Momentarily blinded, she swept her hair back, her gaze slamming into a hard torso covered in a black tee shirt. Her eyes tracked up over a heavily muscled chest, thick, sexy neck, scruffy, rugged jawline. Breath catching in her throat, Lulu leaned back so she could take all of him in… and nearly fell off her stool.
The man grabbed her upper arm to steady her. It was him. Heat seeped into her skin from where he held her. It tingled delightfully.
Fox Mitchell was touching her, but he wasn’t looking at her. He grinned at Olive with his hand out, palm up.
“Come on, Olive.
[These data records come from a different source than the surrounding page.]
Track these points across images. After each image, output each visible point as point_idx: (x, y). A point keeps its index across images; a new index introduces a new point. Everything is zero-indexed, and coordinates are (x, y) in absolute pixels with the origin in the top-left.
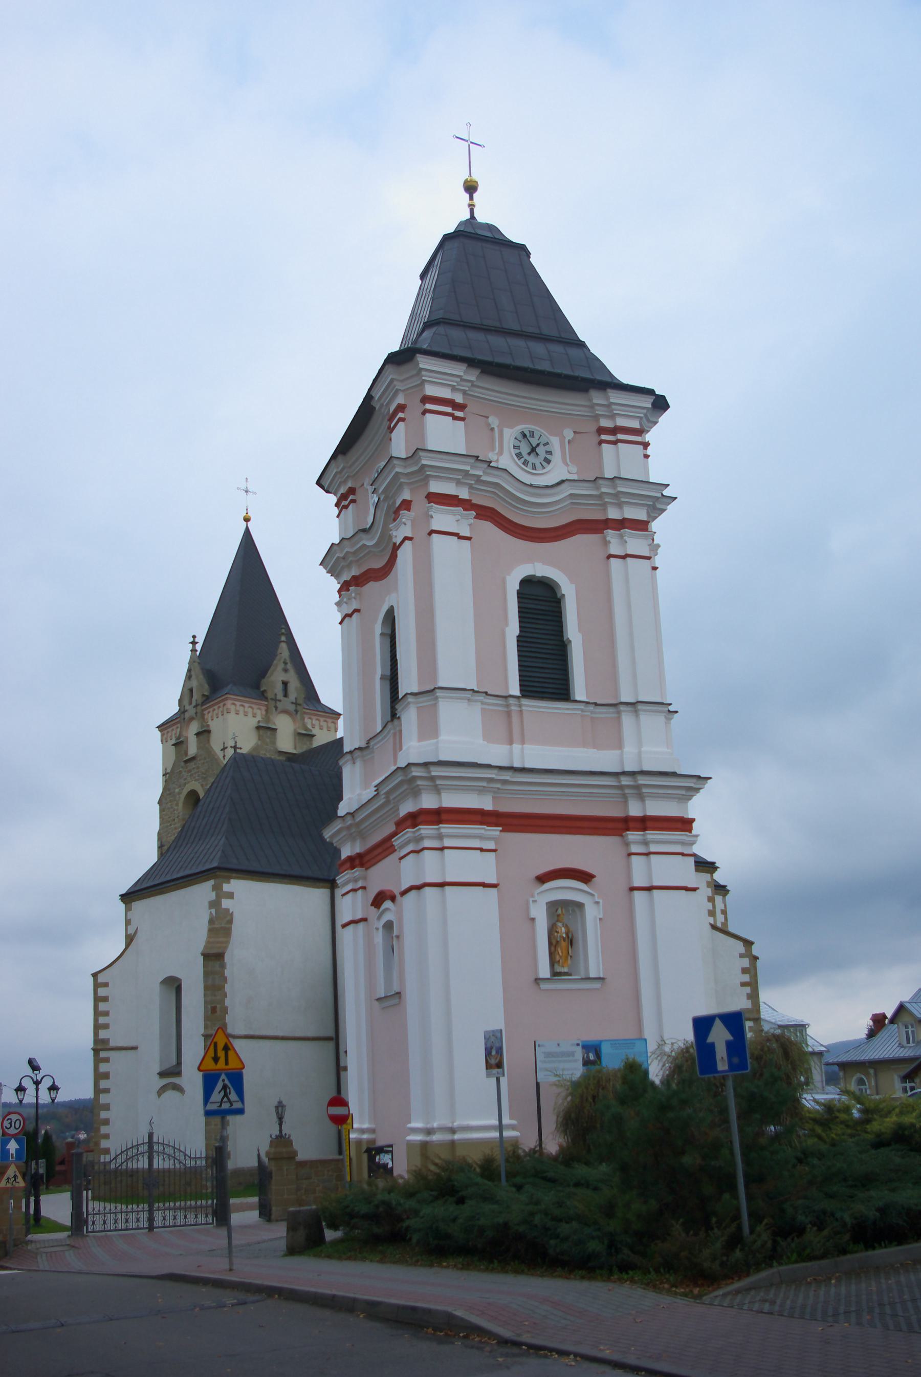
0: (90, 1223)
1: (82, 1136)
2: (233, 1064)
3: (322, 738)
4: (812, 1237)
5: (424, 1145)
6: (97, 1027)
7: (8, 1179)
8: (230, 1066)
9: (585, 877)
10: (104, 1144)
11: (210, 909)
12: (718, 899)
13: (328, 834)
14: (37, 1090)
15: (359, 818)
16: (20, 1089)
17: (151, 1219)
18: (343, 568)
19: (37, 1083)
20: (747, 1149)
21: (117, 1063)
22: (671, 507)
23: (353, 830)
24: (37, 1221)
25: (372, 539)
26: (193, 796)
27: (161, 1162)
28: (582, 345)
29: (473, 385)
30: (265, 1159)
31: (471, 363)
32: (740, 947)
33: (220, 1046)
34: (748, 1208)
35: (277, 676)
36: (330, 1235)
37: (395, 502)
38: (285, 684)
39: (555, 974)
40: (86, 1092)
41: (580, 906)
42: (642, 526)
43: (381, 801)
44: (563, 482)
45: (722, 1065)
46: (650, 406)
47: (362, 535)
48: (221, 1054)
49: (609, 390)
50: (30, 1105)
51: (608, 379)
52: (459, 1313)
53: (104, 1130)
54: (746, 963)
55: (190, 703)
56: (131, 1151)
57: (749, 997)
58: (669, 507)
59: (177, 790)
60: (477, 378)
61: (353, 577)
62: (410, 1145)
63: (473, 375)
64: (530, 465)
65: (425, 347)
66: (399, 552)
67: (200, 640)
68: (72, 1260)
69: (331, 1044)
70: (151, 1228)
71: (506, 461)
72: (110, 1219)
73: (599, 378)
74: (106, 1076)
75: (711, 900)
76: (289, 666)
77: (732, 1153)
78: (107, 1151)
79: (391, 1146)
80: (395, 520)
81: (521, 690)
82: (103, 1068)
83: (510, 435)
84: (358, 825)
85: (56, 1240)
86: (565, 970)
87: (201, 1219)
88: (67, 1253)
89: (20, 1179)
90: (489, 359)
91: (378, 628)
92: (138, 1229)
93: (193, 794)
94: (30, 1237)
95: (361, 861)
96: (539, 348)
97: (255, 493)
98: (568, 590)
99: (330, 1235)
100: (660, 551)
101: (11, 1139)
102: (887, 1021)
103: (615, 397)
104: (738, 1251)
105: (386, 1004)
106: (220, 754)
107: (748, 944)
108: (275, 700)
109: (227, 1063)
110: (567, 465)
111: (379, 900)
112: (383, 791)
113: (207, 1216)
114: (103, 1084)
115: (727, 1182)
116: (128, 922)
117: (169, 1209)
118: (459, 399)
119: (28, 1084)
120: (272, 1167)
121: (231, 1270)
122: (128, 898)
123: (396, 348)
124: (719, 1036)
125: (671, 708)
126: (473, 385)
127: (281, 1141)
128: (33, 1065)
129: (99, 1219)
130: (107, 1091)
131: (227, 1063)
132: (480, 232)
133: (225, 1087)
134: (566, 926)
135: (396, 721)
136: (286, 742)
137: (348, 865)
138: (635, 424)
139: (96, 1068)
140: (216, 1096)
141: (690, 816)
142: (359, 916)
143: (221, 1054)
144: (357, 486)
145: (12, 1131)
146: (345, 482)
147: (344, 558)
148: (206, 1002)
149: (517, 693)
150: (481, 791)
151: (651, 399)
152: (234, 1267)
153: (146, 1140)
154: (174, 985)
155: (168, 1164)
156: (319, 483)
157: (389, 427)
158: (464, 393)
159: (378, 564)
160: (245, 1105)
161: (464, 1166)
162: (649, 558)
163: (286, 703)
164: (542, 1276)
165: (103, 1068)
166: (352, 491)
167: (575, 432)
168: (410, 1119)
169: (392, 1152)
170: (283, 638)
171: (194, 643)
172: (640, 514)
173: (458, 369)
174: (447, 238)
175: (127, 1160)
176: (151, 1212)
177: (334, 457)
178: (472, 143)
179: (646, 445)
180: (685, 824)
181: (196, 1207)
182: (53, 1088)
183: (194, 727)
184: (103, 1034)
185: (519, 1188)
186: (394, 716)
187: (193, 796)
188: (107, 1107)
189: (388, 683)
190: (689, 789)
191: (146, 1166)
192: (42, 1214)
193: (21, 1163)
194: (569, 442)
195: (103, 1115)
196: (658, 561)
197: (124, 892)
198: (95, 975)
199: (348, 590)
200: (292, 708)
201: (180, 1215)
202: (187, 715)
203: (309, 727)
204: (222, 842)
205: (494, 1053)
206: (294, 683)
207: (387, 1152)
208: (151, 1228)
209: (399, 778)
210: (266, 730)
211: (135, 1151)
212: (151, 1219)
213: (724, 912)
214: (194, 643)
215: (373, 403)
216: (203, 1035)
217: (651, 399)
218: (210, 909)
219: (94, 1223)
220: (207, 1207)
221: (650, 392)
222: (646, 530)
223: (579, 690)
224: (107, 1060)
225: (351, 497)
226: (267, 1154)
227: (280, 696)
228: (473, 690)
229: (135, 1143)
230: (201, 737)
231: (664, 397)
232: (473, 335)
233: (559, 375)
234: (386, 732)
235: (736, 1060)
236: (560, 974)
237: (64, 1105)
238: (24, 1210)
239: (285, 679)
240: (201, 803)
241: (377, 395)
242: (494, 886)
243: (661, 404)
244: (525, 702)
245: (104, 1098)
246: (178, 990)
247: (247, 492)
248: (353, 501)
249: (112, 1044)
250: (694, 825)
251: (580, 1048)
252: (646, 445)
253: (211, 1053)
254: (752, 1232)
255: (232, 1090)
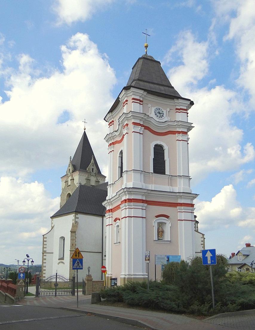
0: (40, 294)
1: (38, 273)
2: (80, 257)
3: (101, 182)
4: (230, 306)
5: (125, 278)
6: (43, 248)
7: (20, 283)
8: (80, 257)
9: (167, 217)
10: (44, 275)
11: (73, 221)
12: (196, 224)
13: (103, 204)
14: (28, 262)
15: (111, 200)
16: (24, 261)
17: (56, 294)
18: (110, 140)
19: (28, 260)
20: (215, 284)
21: (48, 256)
22: (193, 129)
23: (110, 203)
24: (27, 293)
25: (117, 133)
26: (69, 195)
27: (59, 280)
28: (173, 88)
29: (145, 96)
30: (84, 280)
31: (145, 90)
32: (201, 236)
33: (77, 253)
34: (214, 298)
35: (91, 166)
36: (102, 299)
37: (124, 124)
38: (93, 169)
39: (159, 239)
40: (40, 263)
41: (165, 223)
42: (186, 133)
43: (117, 196)
44: (166, 121)
45: (209, 262)
46: (189, 103)
47: (115, 132)
48: (77, 254)
49: (179, 99)
50: (26, 266)
51: (179, 96)
52: (139, 321)
53: (44, 272)
54: (203, 239)
55: (69, 172)
56: (51, 277)
57: (203, 247)
58: (193, 129)
59: (65, 193)
60: (146, 94)
61: (112, 142)
62: (121, 278)
63: (145, 93)
64: (158, 117)
65: (133, 86)
66: (125, 137)
67: (72, 157)
68: (35, 302)
69: (101, 254)
70: (56, 296)
71: (152, 115)
72: (46, 293)
73: (178, 96)
74: (45, 259)
75: (195, 224)
76: (94, 165)
77: (211, 284)
78: (45, 277)
79: (117, 278)
80: (124, 129)
81: (154, 172)
82: (44, 257)
83: (153, 109)
84: (111, 202)
85: (32, 298)
86: (161, 238)
87: (68, 294)
88: (34, 301)
89: (23, 283)
90: (150, 90)
91: (118, 155)
92: (52, 296)
93: (69, 194)
94: (25, 297)
95: (111, 210)
96: (162, 88)
97: (87, 123)
98: (166, 148)
99: (102, 299)
100: (189, 139)
101: (21, 274)
102: (235, 255)
103: (180, 101)
104: (212, 309)
105: (116, 245)
106: (76, 185)
107: (203, 235)
108: (90, 173)
109: (79, 257)
110: (167, 117)
111: (115, 220)
112: (118, 194)
113: (70, 293)
114: (44, 261)
115: (209, 292)
116: (52, 223)
117: (60, 291)
118: (141, 99)
119: (26, 260)
120: (86, 282)
121: (78, 307)
122: (52, 217)
123: (126, 86)
124: (209, 255)
125: (190, 178)
126: (145, 96)
127: (89, 276)
128: (28, 256)
129: (43, 293)
130: (45, 263)
131: (79, 257)
132: (148, 58)
133: (78, 262)
134: (162, 228)
135: (122, 178)
136: (93, 183)
137: (108, 211)
138: (185, 108)
139: (43, 257)
140: (76, 265)
141: (194, 204)
142: (110, 224)
143: (77, 254)
144: (114, 120)
145: (22, 271)
146: (111, 119)
147: (110, 138)
148: (71, 243)
149: (153, 172)
150: (143, 195)
151: (190, 102)
152: (79, 307)
153: (55, 275)
154: (63, 238)
155: (61, 281)
156: (104, 119)
157: (123, 106)
158: (143, 98)
159: (119, 139)
160: (83, 267)
161: (138, 284)
162: (187, 141)
163: (93, 174)
164: (161, 312)
165: (44, 257)
166: (113, 121)
167: (170, 109)
168: (121, 272)
169: (117, 280)
170: (93, 158)
171: (71, 158)
172: (185, 130)
173: (142, 92)
174: (140, 59)
175: (50, 279)
176: (56, 292)
177: (109, 113)
178: (147, 35)
179: (188, 113)
180: (192, 205)
181: (67, 291)
182: (32, 261)
183: (70, 178)
184: (45, 249)
185: (153, 290)
186: (121, 176)
187: (69, 195)
188: (45, 267)
189: (120, 169)
190: (193, 197)
191: (55, 281)
192: (28, 291)
193: (23, 279)
194: (168, 111)
195: (44, 268)
196: (189, 142)
197: (51, 216)
198: (43, 235)
199: (111, 145)
200: (94, 175)
201: (66, 293)
202: (68, 175)
203: (98, 179)
204: (76, 205)
205: (147, 257)
206: (95, 169)
207: (116, 280)
208: (56, 296)
209: (122, 191)
210: (88, 180)
211: (52, 277)
212: (56, 294)
213: (197, 227)
214: (71, 158)
215: (119, 99)
216: (70, 251)
217: (190, 102)
218: (73, 221)
219: (41, 294)
220: (70, 291)
221: (190, 100)
222: (187, 134)
223: (167, 172)
224: (46, 256)
225: (112, 123)
226: (85, 279)
227: (92, 172)
228: (142, 171)
229: (50, 276)
230: (71, 181)
231: (193, 102)
232: (145, 83)
233: (167, 95)
234: (119, 180)
235: (213, 261)
236: (160, 239)
237: (35, 266)
238: (24, 290)
239: (93, 168)
240: (71, 196)
241: (120, 97)
242: (145, 218)
243: (192, 103)
244: (154, 174)
245: (44, 265)
246: (64, 239)
247: (85, 122)
248: (127, 104)
249: (47, 252)
250: (194, 206)
251: (166, 257)
252: (188, 113)
253: (75, 254)
254: (215, 304)
255: (80, 263)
Hand it over.”
“Only if you say hello to my friend.”
Olive held Fox’s credit card just out of reach. He didn’t take his eyes off her.
“Hello,” he said gruffly.
“Hi,” Lulu squeaked, acutely aware that he still had a light grip on her upper arm and that her nerves were having a dance party.
Her sweater was becoming unbearably oppressive. Why had her breathing picked up? Jesus, what was wrong with her? Squirming on the seat, she rolled her shoulders and leaned her head back, fanning herself. He let go and stared down at her.
Their eyes caught. He looked as startled as she felt. Her lips parted and her brain went hazy as if she was suddenly drunk. Well, she was tipsy, but this was more like, like, being drunk from too much hot kissing. As if he’d dragged her out back, pushed her up against the wall and—
Chills assaulted her limbs. Needing to move, she scooted off the stool and ran a hand down her hair.
“Nice to meet you, Mr. Mitchell. I’m—”
“I know who you are.” He snatched his card from Olive.
There wasn’t a lick of amicability in his tone. Her arm still tingled from his touch. She resisted touching the spot and gestured to the bar.
“Maybe we can talk for a few minutes? Can I buy you a drink?”
He looked equally amused and annoyed. She knew that look. It was the one people gave her when they underestimated her. Hadn’t she seen that look on her father’s face a million times? It was the facial expression equivalent of a condescending pat on the head.
“I don’t drink.”
“Okay. How about a soda, or a water? Maybe some hot sauce? You look like a man who’d drop a shot of hot sauce. Olive, can we make that happen?”
Shit. Olive was MIA.
She was alone with a glaring, stoic, grizzly shifter who was mentally willing her to dissolve in front of his eyes so he could go about his night in peace.
“I do like hot sauce. But no thanks. I don’t drink with reporters.”
Their eyes locked again and held as if neither of them wanted to be the first to look away. The lines around his mouth softened, his eyes glinting with a darkness that suggested he was thinking something very bad.